• SET OF TASKS:
a. Decide whether each statement agrees with the speech on the Finance Bill. Answer yes or no for each, and quote the words from the speech that settle it. (i) The Budget behind the Finance Bill was announced six months ago. (ii) The speaker says the Chancellor gave no clear position on the single market. (iii) The Chancellor said the Government would negotiate first and then come back to show what they had.
b. Continue the speech on the Finance Bill from its last sentence, keeping the same voice and argument.

• TEXT SECTION:
....................
I will start where the Minister started in his speech, by pointing out the obvious—we are debating a Finance Bill which comes from a Budget that was announced six months ago; in many ways it might have been six light years away. It is a long time ago and a lot has changed. The then Chancellor has now gone, although on a personal basis I always found George Osborne to be extremely courteous and helpful, both in government and in opposition. I am sorry that he has gone, but these things happen in politics, and maybe he will return one day. Of course, the economic circumstances in which we consider this Finance Bill are completely different to the ones that prevailed in March, when I guess a majority of people did not think that we would leave the European Union. Some of us saw the warning signs throughout the beginning of this year, but it is fair to say, and blindingly obvious today, that many of the people who campaigned to come out of Europe had no idea that they would win and still less idea of what might happen if they won. That presents a major difficulty.
Every day we hear, especially from those who campaigned to leave the European Union, “Things aren’t quite as bad as everybody thought they’d be”. There is a perfectly obvious reason for that. Nobody said that the day after the referendum the world would come to an end. Now we are in a classic phoney war where nothing is happening. People are not sure about what form these negotiations will take or what position the rest of the European Union will take. Therefore people continue with business as usual; of course they need to buy houses and spend money. No one suggested that they would immediately stop all that. The time we should be apprehensive about is during the course of the next 12 months or two years, when what our options are and what is likely to happen will become clear. I understand why it happened, but there is one thing that I find increasingly frustrating. I listened to the Chancellor last week, who was very clear about where he stood on the single market and was encouraging in many respects. However, when I compare what he said to what the Secretary of State with responsibility for leaving Europe had to say two days earlier, I am none the wiser as to where the Government currently stand.
The Chancellor said something else that was interesting: that we could not be expected to have a running commentary—although we are getting something of that nature from Ministers on a daily basis. He said that the Government would work out their position, negotiate and then come back and show us what they had. But as people have pointed out, you cannot negotiate with 27 other member states and expect to have complete silence and confidentiality while these difficult matters are sorted out. We in this country need to know where the Government stand on key issues such as the single market. We need to know what they intend to do in relation to the vast bulk of European law that applies one way or another in this country, on immigration and other issues. Unless and until we have some idea of where the Government want to be, it will be very difficult for people to take long-term economic decisions.
....................
• INFORMATION SHOWN:
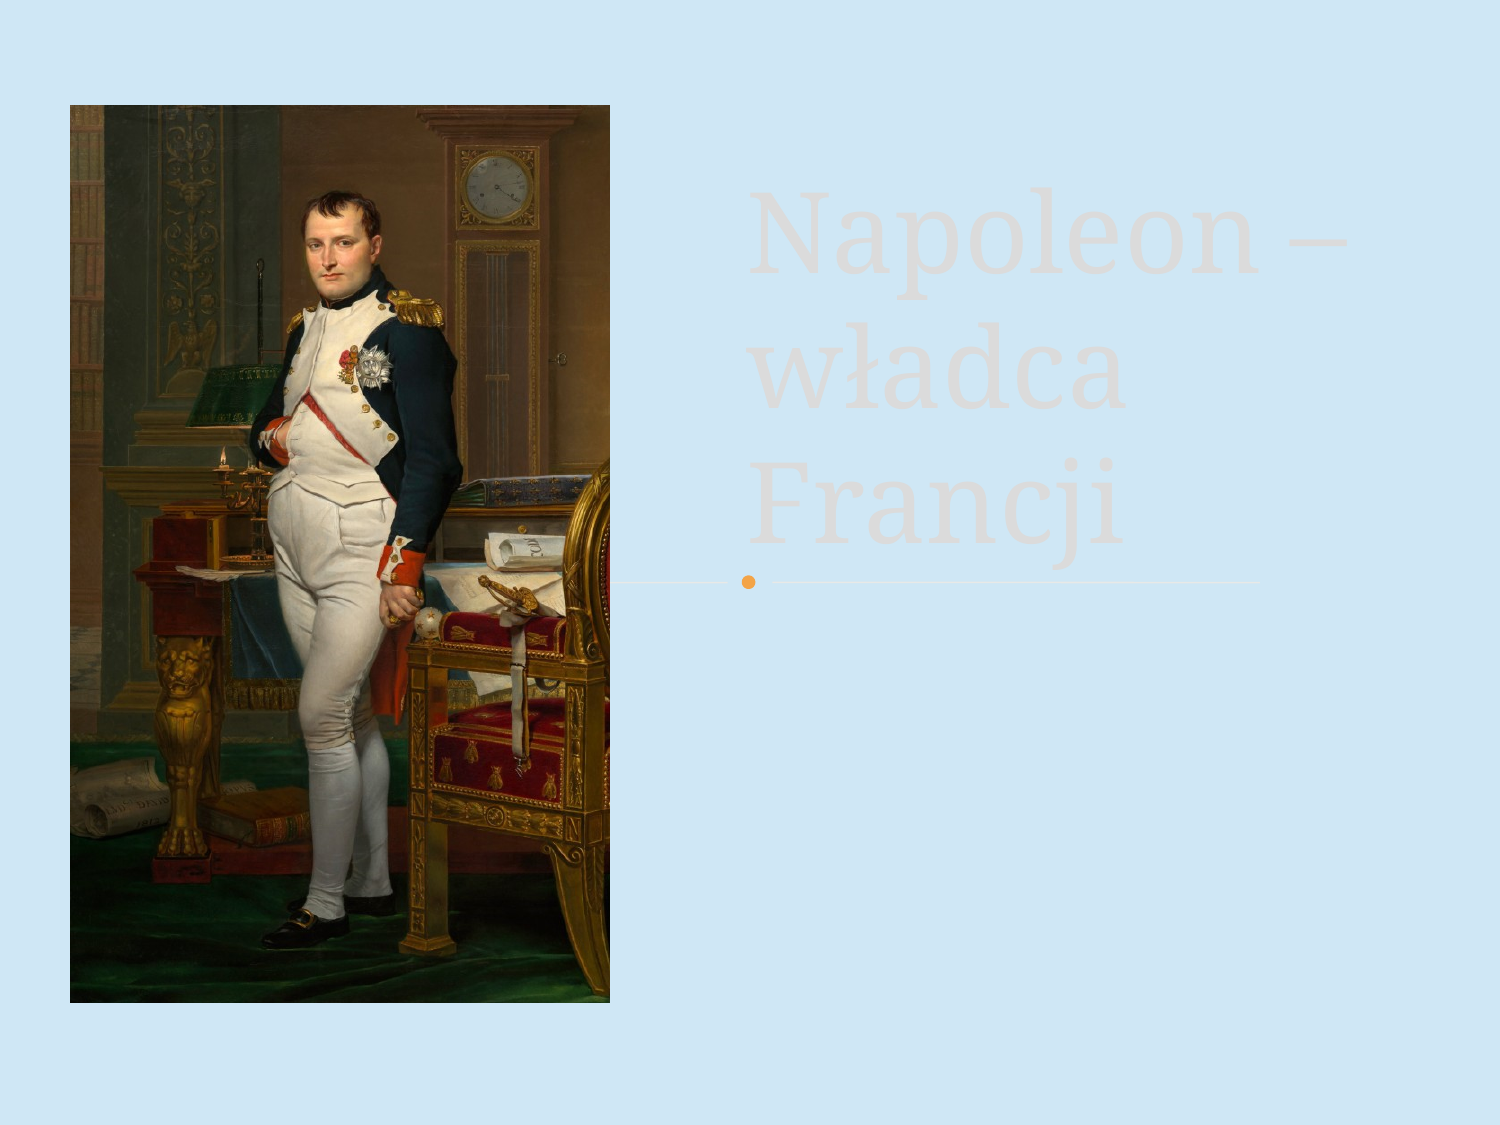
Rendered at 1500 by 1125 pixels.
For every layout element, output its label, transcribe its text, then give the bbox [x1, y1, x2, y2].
....................
• ANSWERS FOR THE TASKS:
a.
(i) Yes: "a Finance Bill which comes from a Budget that was announced six months ago"
(ii) No: "who was very clear about where he stood on the single market"
(iii) Yes: "He said that the Government would work out their position, negotiate and then come back and show us what they had."

b.
As the House will know, tax policy has to be seen in the context of the economic and political environment against which people are expected to go about their business and businesses are expected to take decisions. We simply do not have that from the Government. I understand why, in the aftermath of the election of the new leader of the Conservative Party and the Prime Minister, it may be thought that a period of silence would be welcome. However, there will come a point this autumn when the Prime Minister will have to spell out where she stands on all these issues. People will want to know so that we can start to form a view as to what is likely to happen so far as this country is concerned.
I have heard another view expressed on the other side of the channel: all that will happen is that Europe will refuse to talk to us until after we engage Article 50, and then we will have two years, up against the clock. The default option will be that we just leave with nothing. That is not a satisfactory position for the fifth or sixth biggest economy in the world to be in. We need to see some leadership from the Government and some indication as to where and how they intend to proceed, so that we can all make up our minds as to whether we support them or want to see any changes to that. Critically, people in this country, whether in business or as individuals, will want to know where the Government stand.
That brings me to my next point. Obviously the Chancellor is now very much focusing on his Autumn Statement on 23 November. However, for the past six years, not just in this country but in Europe—and, to a certain extent, in the United States; although the US followed a policy very similar to the one that the Government of which I was a member were following up until 2010, and that is perhaps why its economy has been growing rather more strongly than the European economies—monetary policy has been expected to take the strain of our economic recovery. All central banks are either at zero, nearing zero or, in some cases, going into negative territory. On the latter, I am bound to say that I cannot understand how, if the Government are trying to encourage people to be confident and to go out and spend, they can tell them that things are so good we have negative interest rates—that does not seem to be a great way of going about it. Therefore, the Chancellor will have to consider in the Autumn Statement where fiscal policy comes in.
I was encouraged when, as my noble friend Lord Hollick said, Phillip Hammond spoke to us last week in relation to infrastructure projects. I know that that is something dear to the heart of the noble Lord who speaks for the Government today. I hope that the Government will consider some sizeable, but not vast, infrastructure projects in different parts of the country and not just in the south-east of England, that will help boost the economy.
I have said on many occasions that I have never been convinced of the case for HS2. If nothing else, it is likely to absorb resources that need to be spent on other parts of the railway network. I spent some four years in the Department for Transport, so I am aware of what can happen if you start running down the basic lines on which you depend, day to day. Equally, there is the case of Hinkley Point. Look at the costs that will be imposed on consumers. How on earth can that be justified given that, in building a nuclear power station, the risk will never, ever go wholly to the private sector? I have never understood why it makes sense to ask the French Government, which is what EDF is, or the Chinese Government, who are involved in the lending arrangements, to take this on when we could actually do it ourselves. Who knows? We may be able to benefit British industry in the course of doing that.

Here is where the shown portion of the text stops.